V3 was coded up quickly to produce results for T266271.
I need to make it more reusable and able to produce coverage statistics.

Status	Assigned	Task
Resolved	CBogen	T254768 [EPIC] Image recommendations proof-of-concept phase
Resolved	Miriam	T256081 Image matching algorithm
Resolved	Miriam	T268346 Restructure the code for V3 of image recommendation algorithm

Refactored code is now available on stat1005.
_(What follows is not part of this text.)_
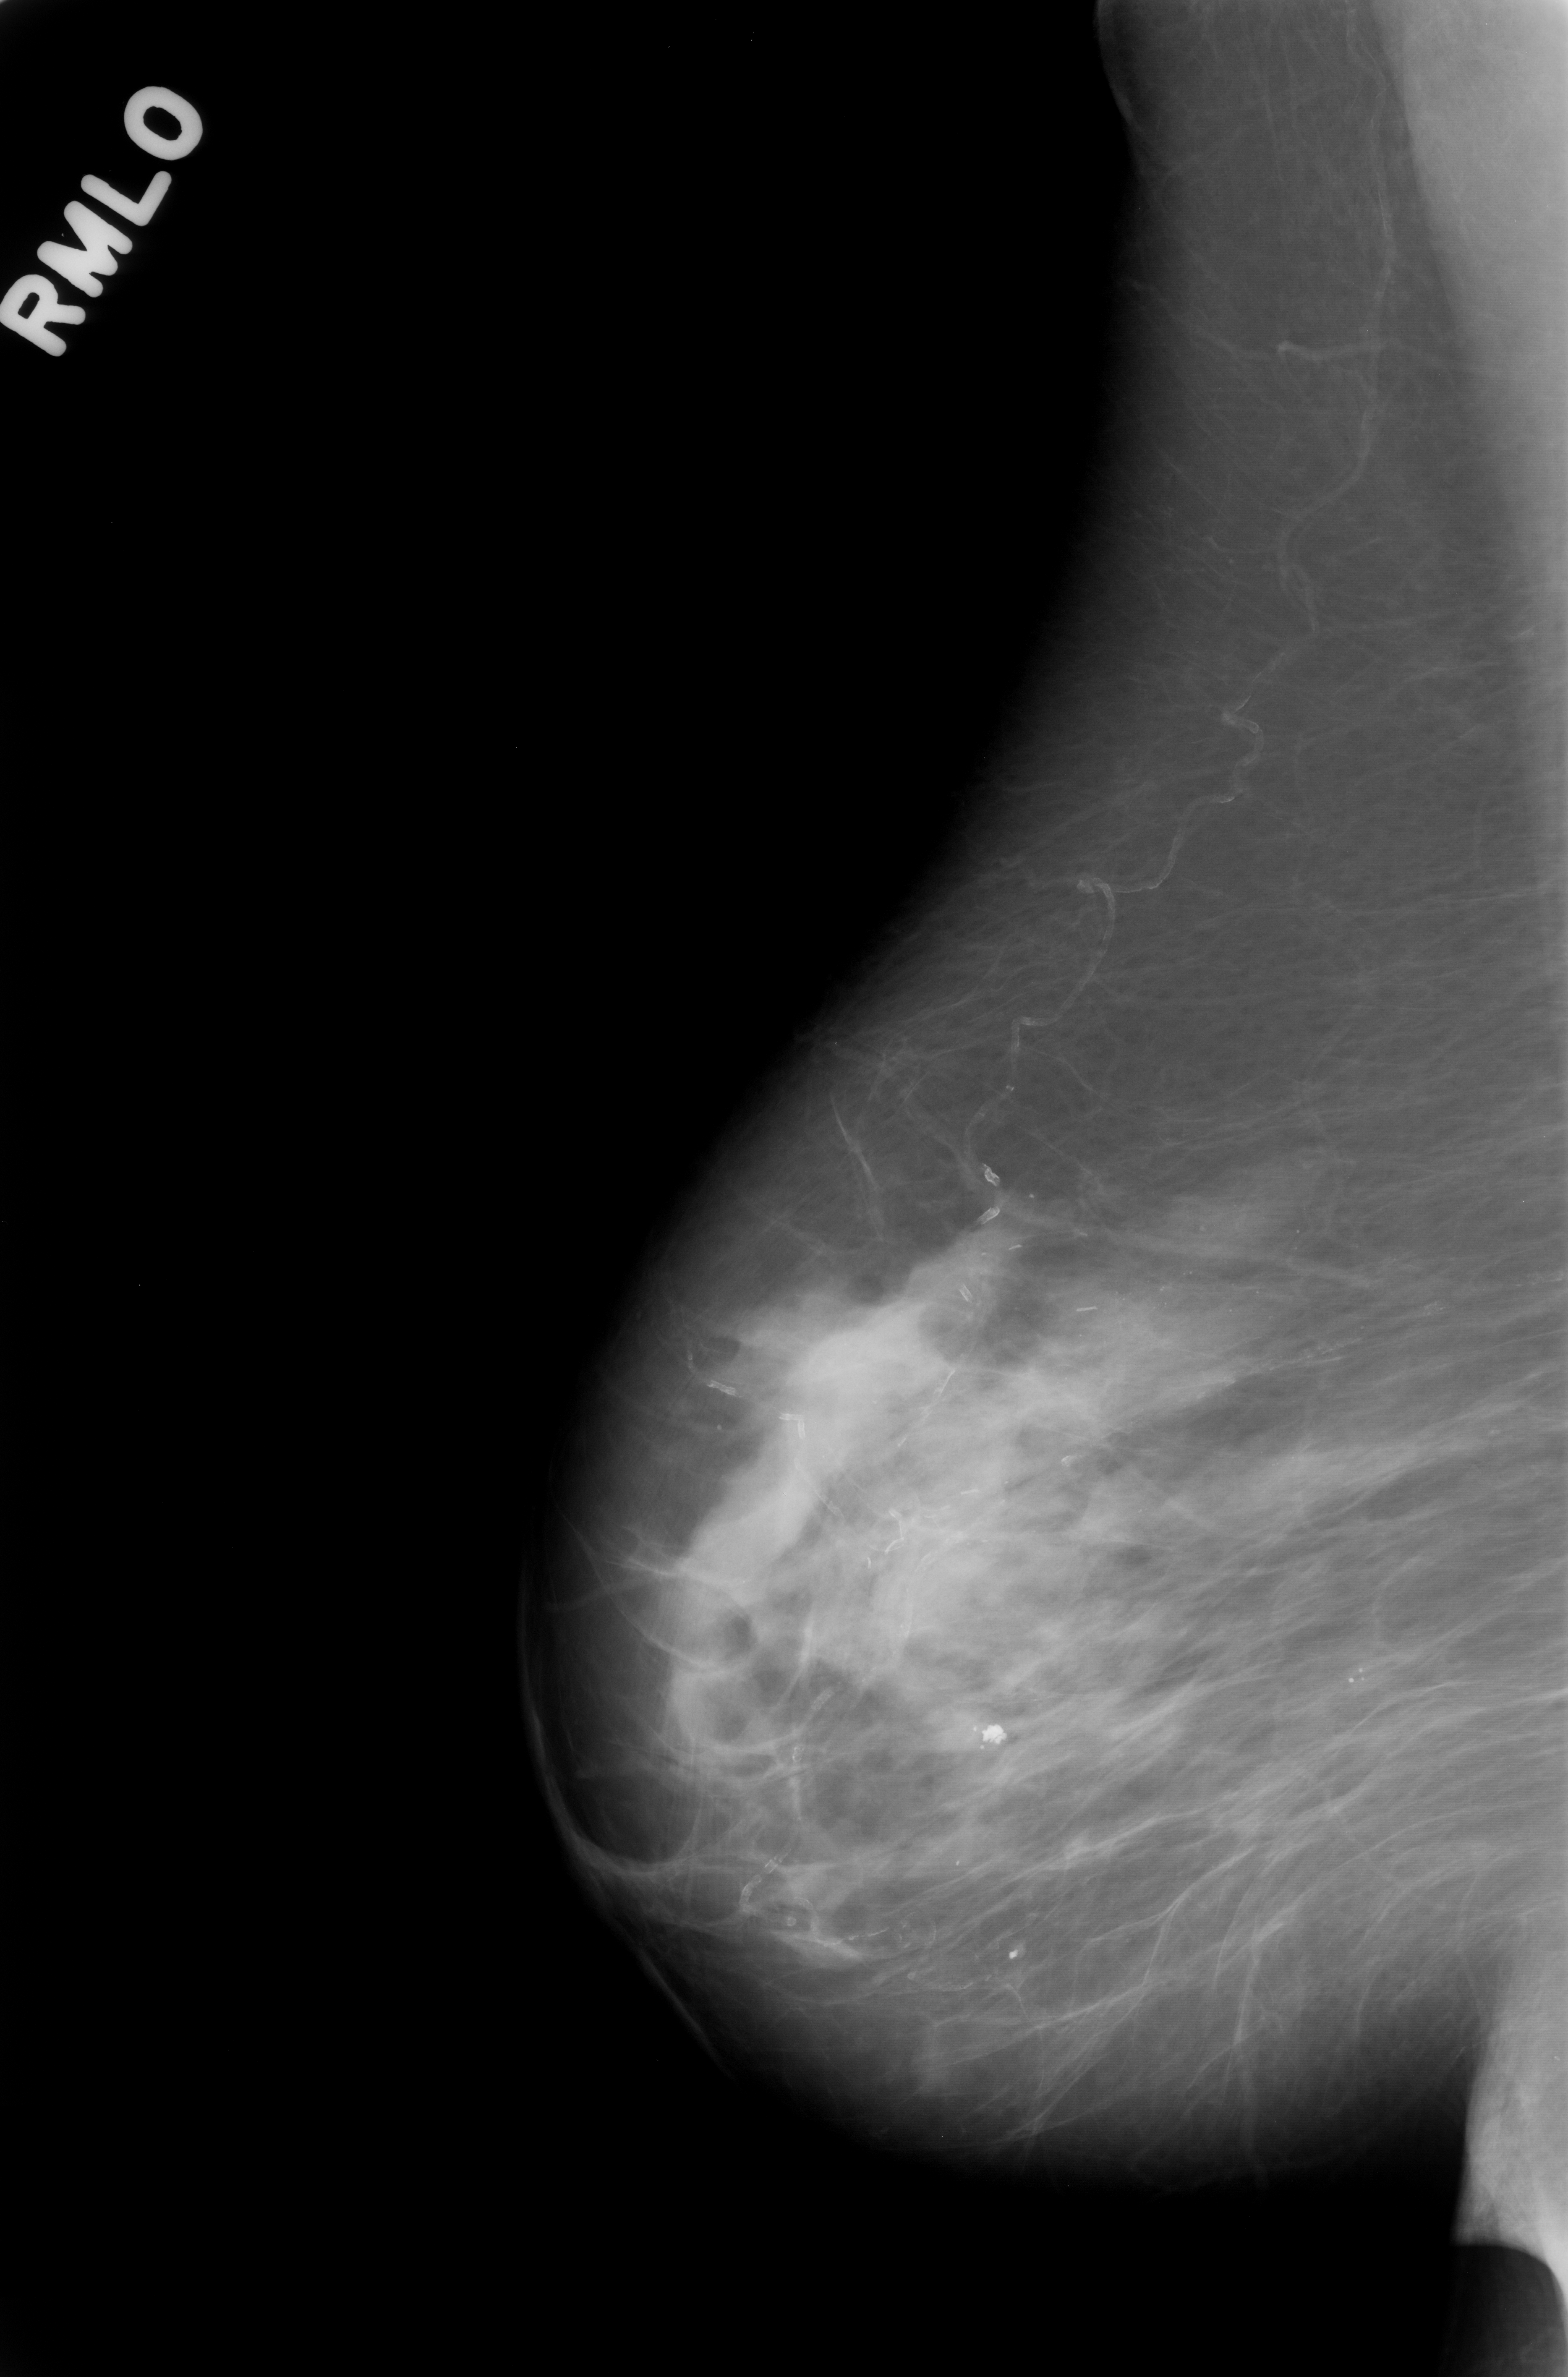
Scanned film-screen mammogram; right breast; mediolateral oblique (MLO) view; 1568 × 2377 image matrix.
Expert-marked regions of interest on this film, with their recorded descriptors:
- calcifications, morphology punctate, distribution segmental; BI-RADS assessment category 4; subtlety rating 2 on a 1 (subtle) to 5 (obvious) scale; pathology result (as recorded, not read from the image): benign: bounding box [x1, y1, x2, y2] px = [977, 1161, 1324, 1508]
stat1005.eqiad.wmnet:/home/mirrys/ImageRecommendation/V3:
- retrieve_image_candidates.ipynb
- prioritize_clean.ipynb

retrieve_image_candidates.ipynb discovers unillustrated articles and finds potential images matches
prioritize-clean.ipynb filters out bad image candidates and generates good image suggestions for unillustrated articles, together with image captions, descriptions, categories, and structured data when available

Approximate coverage statistics (estimated from a sample of 50k articles with initial candidate suggestions extracted with V3):

Coverage before filtering: 500k out of 3M unillustrated articles (17%)
First round of filtering: removing invalid image candidates (flags, svgs, image placeholders): discards 55% of articles with suggestions, leaving 7.5% of unillustrated articles with potential candidates
Second round of filtering: removing images that are on-wiki only: discards further 12% of articles with suggestions, leaving 5.3% of unillustrated articles with potential candidates
Out of the remaining candidates, the metadata coverage is the following:
- missing descriptions: 59%
- missing captions: 96%
- missing categories: 0.0
- missing structured data: 92%

Closing this for now as all points were addressed.